Returns `{ package_id, status: 'archived', archived_at }` on success, or `{ error: "..." }` for package-not-found or rejected transitions.

## Recommended agent flow

```text theme={null}
list_connections / discover_schema / preview_data        # understand what data is available
list_packages / get_package(<reference_id>)              # find a template
list_component_types / describe_component_type           # only if no template exists
create_package                                           # mint the new package
validate_package                                         # catch structural + per-component errors
update_package_components / update_package_edges         # fix anything validate_package flagged
delete_package                                           # archive failed attempts
run_package                                              # execute on an available cluster
get_run                                                  # poll until completed
```

## Example: create a minimal SFTP-to-S3 package

```json theme={null}
{
  "jsonrpc": "2.0",
  "id": 1,
  "method": "tools/call",
  "params": {
    "name": "create_package",
    "arguments": {
      "name": "SFTP nightly drop to S3",
      "flow_type": "dataflow",
      "components": [
        {
          "cloud_storage_source_component": {
            "id": "component-sftp01",
            "name": "nightly_drop",
            "xy": [100, 100],
            "alias": "raw",
            "specificComponentType": "sftp_source_component",
            "connection": { "id": 47376, "name": "[Prod] SFTP", "type": "sftp" },
            "cloud_storage_connection_id": "47376",
            "path": "/incoming/orders/*.csv",
            "schema": {
              "fields": [
                { "name": "id",    "alias": "id",    "data_type": "string" },
                { "name": "total", "alias": "total", "data_type": "double" }
              ]
            }
          }
        },
        {
          "cloud_storage_destination_component": {
            "id": "component-s3001",
            "name": "s3_landing",
            "xy": [400, 100],
            "input_alias": "raw",
            "specificComponentType": "s3_destination_component",
            "connection": { "id": 52001, "name": "[Prod] S3", "type": "s3" },
            "cloud_storage_connection_id": "52001",
            "path": "s3://my-bucket/orders/"
          }
        }
      ],
      "edges": [
        { "source": "component-sftp01", "target": "component-s3001" }
      ]
    }
  }
}
```

A successful response returns the new `package_id`. Pass it to `validate_package` next, fix any errors with `update_package_components` or `update_package_edges`, then run with `run_package`.

## Error envelopes

Mutating tools return a plain `{ "error": "..." }` object instead of a JSON-RPC error when the failure is expected and recoverable.

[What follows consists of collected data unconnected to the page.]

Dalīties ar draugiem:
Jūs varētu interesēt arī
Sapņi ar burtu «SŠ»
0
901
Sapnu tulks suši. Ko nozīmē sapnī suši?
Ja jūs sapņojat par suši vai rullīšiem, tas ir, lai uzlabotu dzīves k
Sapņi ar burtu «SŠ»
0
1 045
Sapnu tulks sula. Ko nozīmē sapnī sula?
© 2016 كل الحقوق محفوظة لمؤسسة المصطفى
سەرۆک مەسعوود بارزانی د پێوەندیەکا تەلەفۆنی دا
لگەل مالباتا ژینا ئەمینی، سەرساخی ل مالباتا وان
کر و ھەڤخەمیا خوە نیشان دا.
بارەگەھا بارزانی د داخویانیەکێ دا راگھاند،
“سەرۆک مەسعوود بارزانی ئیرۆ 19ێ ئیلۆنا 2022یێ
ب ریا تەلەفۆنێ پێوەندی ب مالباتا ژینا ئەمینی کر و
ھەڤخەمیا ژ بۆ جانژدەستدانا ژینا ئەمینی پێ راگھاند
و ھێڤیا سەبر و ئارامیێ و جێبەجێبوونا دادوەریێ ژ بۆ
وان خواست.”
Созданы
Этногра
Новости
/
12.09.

Common cases:

| Tool                      | Envelope                               | Cause                                                     |
| ------------------------- | -------------------------------------- | --------------------------------------------------------- |
| `create_package`          | `workspace not found in this account`  | `workspace_id` belongs to another account.                |
| `create_package`          | record-validation message              | Name too long, invalid `flow_type`, save failure.         |
| `update_package_edges`    | `unresolved component references: ...` | Edge references a component id that isn't in the package. |
| `delete_package`          | `package not found`                    | `package_id` doesn't belong to the calling account.       |
| `delete_package`          | archive transition rejection           | An active schedule still references the package.          |
| `describe_component_type` | `unknown component type: <name>`       | `type` argument doesn't match any registered component.   |

Unrecoverable failures (auth, malformed JSON-RPC) return standard JSON-RPC error responses — see the [MCP Server overview](/etl/integrateio-mcp-server) for HTTP-level errors.

## Audit trail

Every write performed through these tools is captured in your account's audit history via PaperTrail. Package creates, edge updates, and archive transitions all record the calling user as the author. Component edits made by `update_package_components` are versioned and reversible through the existing package version history UI.